Ever the noble Woodsman. I think of the way he refused to reveal himself, how he accepted Kajetán’s rebuffs and impudence, and it angers me all over again. What’s the point of having power if you balk at every chance to wield it?

“I’m tired of this honorable Woodsman pretense,” I tell him. “You’re a prince. Act like one.”

“You wouldn’t like it much if I did.”

“Why not?”

“Because I’d gag and bind you for talking to me the way you do.”

My mouth goes fiercely dry. I feel stupid for treating him like an acquaintance, like an ally, like anything but a Woodsman. I remind myself again that he’s far too young to have taken my mother.

But he might as well have.

“Is that your brand of justice?” I ask him blackly.

“Not mine, wolf-girl. The king’s, perhaps.” His voice is light, but there’s a furrow in his brow. “And you may have noticed I’ve not gagged you yet.”
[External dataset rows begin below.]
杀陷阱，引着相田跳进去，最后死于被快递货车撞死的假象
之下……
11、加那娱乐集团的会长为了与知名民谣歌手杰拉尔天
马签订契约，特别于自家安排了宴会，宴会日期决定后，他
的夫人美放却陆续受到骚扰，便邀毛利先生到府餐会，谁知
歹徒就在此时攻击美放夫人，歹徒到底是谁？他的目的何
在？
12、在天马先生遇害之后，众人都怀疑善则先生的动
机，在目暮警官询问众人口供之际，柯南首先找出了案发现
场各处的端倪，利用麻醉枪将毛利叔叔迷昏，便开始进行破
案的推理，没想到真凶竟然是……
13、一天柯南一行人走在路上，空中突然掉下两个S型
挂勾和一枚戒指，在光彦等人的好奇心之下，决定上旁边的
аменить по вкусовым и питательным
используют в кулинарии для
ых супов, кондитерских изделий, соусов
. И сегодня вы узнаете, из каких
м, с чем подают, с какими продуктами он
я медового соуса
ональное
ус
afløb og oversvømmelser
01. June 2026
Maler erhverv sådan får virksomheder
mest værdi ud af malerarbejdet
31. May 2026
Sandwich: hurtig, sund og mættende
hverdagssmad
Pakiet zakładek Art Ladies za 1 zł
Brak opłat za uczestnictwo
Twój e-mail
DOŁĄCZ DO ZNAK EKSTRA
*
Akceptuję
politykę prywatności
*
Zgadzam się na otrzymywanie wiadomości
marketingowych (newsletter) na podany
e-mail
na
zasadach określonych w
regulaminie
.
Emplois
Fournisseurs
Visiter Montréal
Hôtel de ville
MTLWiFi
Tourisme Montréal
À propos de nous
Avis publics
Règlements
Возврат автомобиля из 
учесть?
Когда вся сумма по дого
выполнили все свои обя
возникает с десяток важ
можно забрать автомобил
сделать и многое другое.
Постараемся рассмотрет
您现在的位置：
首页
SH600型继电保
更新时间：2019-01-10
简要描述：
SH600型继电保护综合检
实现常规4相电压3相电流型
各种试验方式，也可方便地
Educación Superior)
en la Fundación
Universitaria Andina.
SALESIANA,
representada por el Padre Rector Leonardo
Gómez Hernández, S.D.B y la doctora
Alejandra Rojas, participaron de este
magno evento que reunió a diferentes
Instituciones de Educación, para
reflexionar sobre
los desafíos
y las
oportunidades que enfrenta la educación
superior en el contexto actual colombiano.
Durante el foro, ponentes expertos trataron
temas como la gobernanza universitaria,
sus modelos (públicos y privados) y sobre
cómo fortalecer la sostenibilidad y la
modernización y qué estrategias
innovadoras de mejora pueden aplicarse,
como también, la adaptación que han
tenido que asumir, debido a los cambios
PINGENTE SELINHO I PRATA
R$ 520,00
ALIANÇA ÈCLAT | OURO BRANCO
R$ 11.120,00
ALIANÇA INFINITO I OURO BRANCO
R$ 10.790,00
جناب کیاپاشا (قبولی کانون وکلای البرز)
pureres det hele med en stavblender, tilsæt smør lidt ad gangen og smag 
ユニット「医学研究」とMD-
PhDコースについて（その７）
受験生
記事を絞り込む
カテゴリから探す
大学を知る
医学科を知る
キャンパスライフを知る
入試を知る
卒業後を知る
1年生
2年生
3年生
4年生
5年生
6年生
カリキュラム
Királyésszentség. The words that Peti spluttered as Gáspár’s ax loomed over him come flickering back to me. I go stiff at the memory: royalty and divinity are twin blades to cut through pagan flesh. Gáspár slips off his suba and rests his ax against the wall of the tent. He lies down on a silver cowhide, facing the fire instead of me.

I stare at the black outline of his body, light pooling on each crease in his dolman. I should only be thinking about his ax and his horrible missing eye. But instead I am wondering why he cares so much for his oath and so little for his crown. Why he seems to suggest that it’s easier to be a Woodsman than a prince. I curl onto one of the cowhides on the other side of the tent, closer to the fire, and sleep claims me before I can begin to wonder why I am thinking of him so much at all.